18 July We assembled the parts in-silico and then screened for unwanted restriction sites and agreed on the selection of parts from each category. We agreed upon 4 parts from P category along with small spacer length of 6 between RBS and CDS (GFP) and 6 parts of Q category with no additional spacer. For each part, the RBS was calculated individually using the Salis Lab calculator.
20 July The assembled parts were sent to Anantha Ma'am for screening to check if any unwanted restriction sites were created.
24 July We discussed the rationale again and made several corrections.
27-29 July Sathvik, Sai Guha and Sarvesh presented ADaPtat1on, ChassiDex and The Language Project at the All-India iGEM meet at the Indian Institute of Science, Bangalore.
30 July All team members return from vacations. Burhan gives an update on the work done on ADaPtat1on.

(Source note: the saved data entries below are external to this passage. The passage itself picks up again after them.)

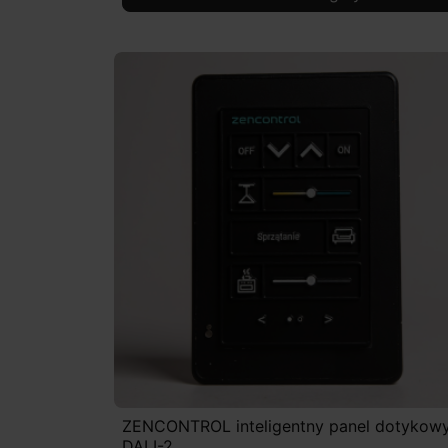
ZENCONTROL inteligentny panel dotykow
DALI-2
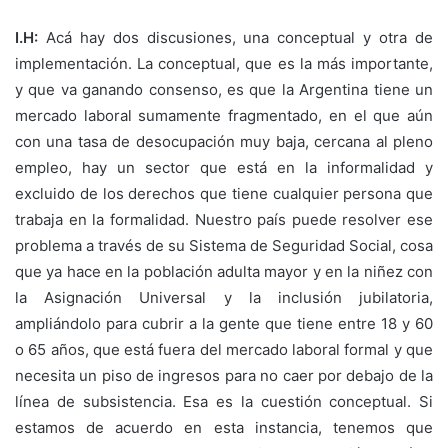
I.H:
Acá hay dos discusiones, una conceptual y otra de
implementación. La conceptual, que es la más importante,
y que va ganando consenso, es que la Argentina tiene un
mercado laboral sumamente fragmentado, en el que aún
con una tasa de desocupación muy baja, cercana al pleno
empleo, hay un sector que está en la informalidad y
excluido de los derechos que tiene cualquier persona que
trabaja en la formalidad. Nuestro país puede resolver ese
problema a través de su Sistema de Seguridad Social, cosa
que ya hace en la población adulta mayor y en la niñez con
la Asignación Universal y la inclusión jubilatoria,
ampliándolo para cubrir a la gente que tiene entre 18 y 60
o 65 años, que está fuera del mercado laboral formal y que
necesita un piso de ingresos para no caer por debajo de la
línea de subsistencia. Esa es la cuestión conceptual. Si
estamos de acuerdo en esta instancia, tenemos que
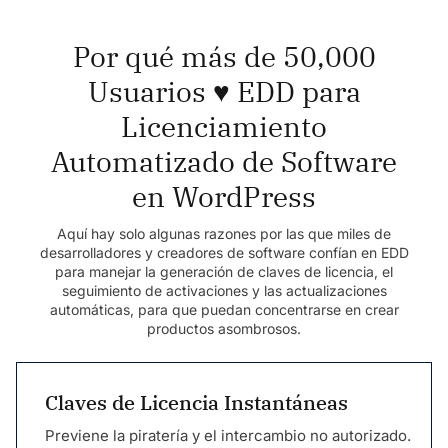
Por qué más de 50,000
Usuarios ♥️ EDD para
Licenciamiento
Automatizado de Software
en WordPress
Aquí hay solo algunas razones por las que miles de
desarrolladores y creadores de software confían en EDD
para manejar la generación de claves de licencia, el
seguimiento de activaciones y las actualizaciones
automáticas, para que puedan concentrarse en crear
productos asombrosos.
Claves de Licencia Instantáneas
Previene la piratería y el intercambio no autorizado.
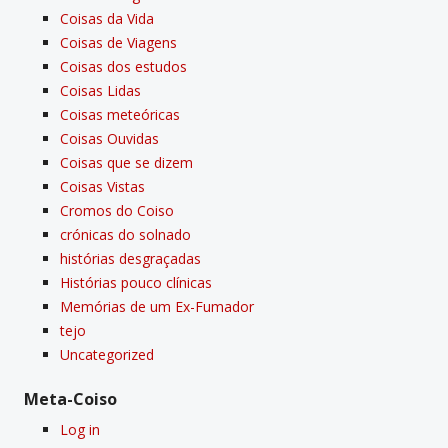
Coisas da Vida
Coisas de Viagens
Coisas dos estudos
Coisas Lidas
Coisas meteóricas
Coisas Ouvidas
Coisas que se dizem
Coisas Vistas
Cromos do Coiso
crónicas do solnado
histórias desgraçadas
Histórias pouco clí­nicas
Memórias de um Ex-Fumador
tejo
Uncategorized
Meta-Coiso
Log in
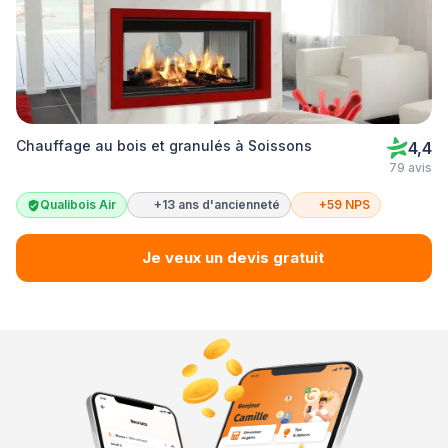
Chauffage au bois et granulés à Soissons
4,4
79 avis
Qualibois Air
+13 ans d'ancienneté
+59 NPS
Je veux un devis gratuit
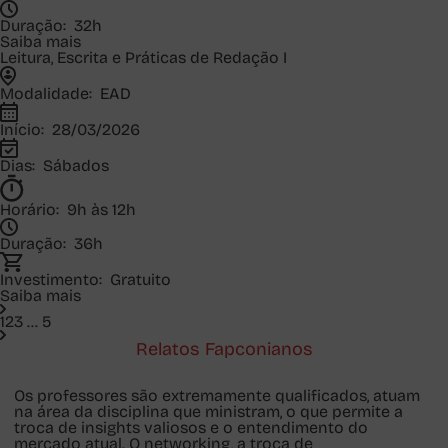
Duração:
32h
Saiba mais
Leitura, Escrita e Práticas de Redação I
Modalidade:
EAD
Início:
28/03/2026
Dias:
Sábados
Horário:
9h às 12h
Duração:
36h
Investimento:
Gratuito
Saiba mais
1
2
3
...
5
Relatos Fapconianos
Os professores são extremamente qualificados, atuam
na área da disciplina que ministram, o que permite a
troca de insights valiosos e o entendimento do
mercado atual. O networking, a troca de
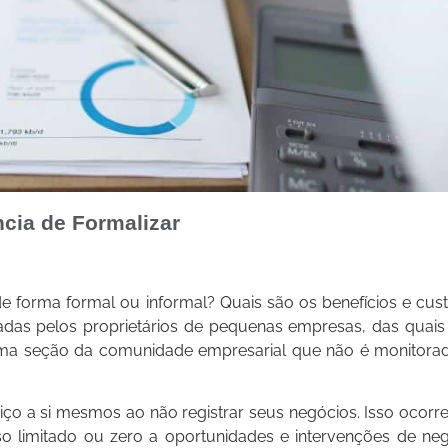
cia de Formalizar
orma formal ou informal? Quais são os benefícios e cust
das pelos proprietários de pequenas empresas, das quais
uma seção da comunidade empresarial que não é monitorad
o a si mesmos ao não registrar seus negócios. Isso ocorr
so limitado ou zero a oportunidades e intervenções de ne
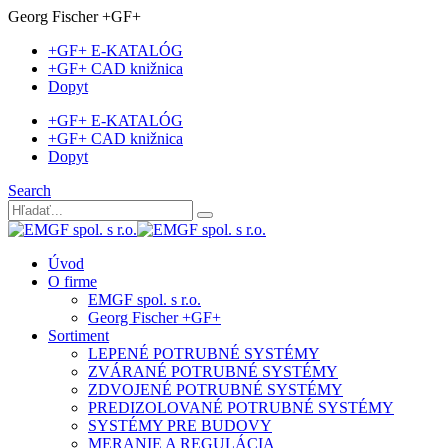
Georg Fischer +GF+
+GF+ E-KATALÓG
+GF+ CAD knižnica
Dopyt
+GF+ E-KATALÓG
+GF+ CAD knižnica
Dopyt
Search
Úvod
O firme
EMGF spol. s r.o.
Georg Fischer +GF+
Sortiment
LEPENÉ POTRUBNÉ SYSTÉMY
ZVÁRANÉ POTRUBNÉ SYSTÉMY
ZDVOJENÉ POTRUBNÉ SYSTÉMY
PREDIZOLOVANÉ POTRUBNÉ SYSTÉMY
SYSTÉMY PRE BUDOVY
MERANIE A REGULÁCIA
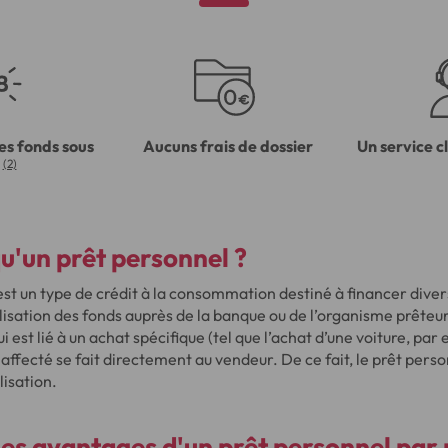
es fonds sous
Aucuns frais de dossier
Un service c
(2)
u'un prêt personnel ?
st un type de crédit à la consommation destiné à financer divers
'utilisation des fonds auprès de la banque ou de l’organisme prête
ui est lié à un achat spécifique (tel que l’achat d’une voiture, par
affecté se fait directement au vendeur. De ce fait, le prêt perso
lisation.
les avantages d'un prêt personnel par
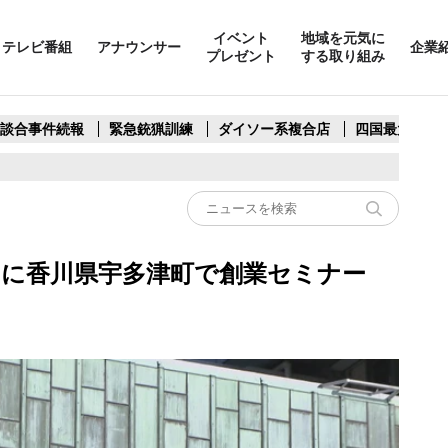
イベント
地域を元気に
テレビ番組
アナウンサー
企業
プレゼント
する取り組み
製談合事件続報
緊急銃猟訓練
ダイソー系複合店
四国最大スリ
月に香川県宇多津町で創業セミナー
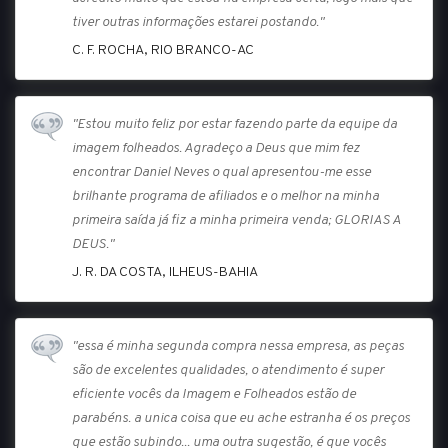
tiver outras informações estarei postando."
C. F. ROCHA, RIO BRANCO-AC
"Estou muito feliz por estar fazendo parte da equipe da
imagem folheados. Agradeço a Deus que mim fez
encontrar Daniel Neves o qual apresentou-me esse
brilhante programa de afiliados e o melhor na minha
primeira saída já fiz a minha primeira venda; GLORIAS A
DEUS."
J. R. DA COSTA, ILHEUS-BAHIA
"essa é minha segunda compra nessa empresa, as peças
são de excelentes qualidades, o atendimento é super
eficiente vocês da Imagem e Folheados estão de
parabéns. a unica coisa que eu ache estranha é os preços
que estão subindo... uma outra sugestão, é que vocês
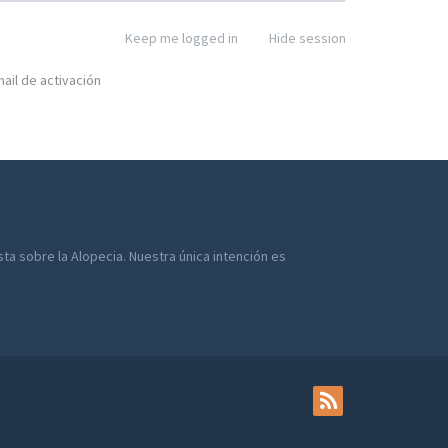
Keep me logged in
Hide session
ail de activación
a sobre la Alopecia. Nuestra única intención es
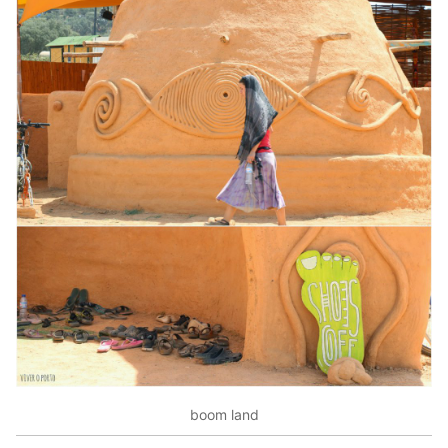
boom land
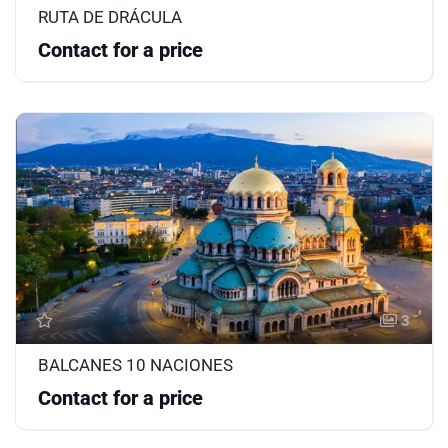
RUTA DE DRÁCULA
Contact for a price
3
BALCANES 10 NACIONES
Contact for a price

2 August: Promoter sequences are finalized and the order for them is placed.
7 August: iGEM wetlab work starts- the first plan is to clone platform construct into the pBAV1K vector.
10 August: Platform construct ligation was improper and gave bands even at undesired region.
13 August: Troubleshooting of cloning of platform construct in pBAV1k using Afl(II) is done. All 20 promoters arrive.
17 August: We decide not to use the platfrom construct. Instead, we plan to PCR amplify the pBAV1K vector backbone using appropriate primers such that existing GFP can be excised out and codon-optimized GFP can be cloned.
20 August: We design appropriate primers for pBAV1k and place the order. We also design primers to clone the promoters.
27 August: Primers arrive. We amplify the backbone and GFP gblocks(>12cycles). In all our PCR amplification experiments, we used the Phusion Polymerase HF.
28 August: After checking length on gel, restriction digestion was done and overnight ligation was set up.
29 August: A. baylyi was transformed and we selected 5 colonies. We screened the colonies using Afl(II) as only the insert had that unique site.
30 August: Colonies 1, 4 and 5 gave positive results and so they were selected.

12 September: Sankalpa joins labwork.
13 September: Cloning of the first 6 promoters in pSB1C3.
16 September: Cloning of the first 6 promoters fails, robably due to the low amount of DNA used.
17 September: PCR amplification of promoters and pSB1C3 is done. This time, we use only one promoter.
19 September: Colony PCR reveals successful transformation.
21 September: PCR amplification of pBAV1K is done such that T5 promoter remains unamplified. Other regions are amplified.
22 September: Cloning of the next 4 promoters in pBAV1k and pSB1C3 is done. Cloning of GFP into pSB1C3 is also carried out.
25 September: Contamination is suspected in our lab's plasmid isolation kit.
26 September: We did not get any colony on the P2R pBAV1K plate. The remaining transformations were all successful (as ascertained using colony PCR).
27 September: We attempt to clone the next 15 promoters and mCherry in the pSB1C3 vector for BioBrick submission.

1 October: Fluorometry of CO-GFP was unsuccesful.
2 October: Set up a gradient PCR of the promoters
3 October: Amplification of promoters and cloning of promoters into pBAV1K.
4 October: Cloning of promoters into pBAV1K and transformation into A. baylyi
5 October: Transformation of promoters into A. baylyi
6 October: Plasmid isolation of pSB1C3 containing promoters from E. coli.
7 October: Fluorometry of CO-GFP and first set of promoters
8 October: Fluorometry of second set of promoters.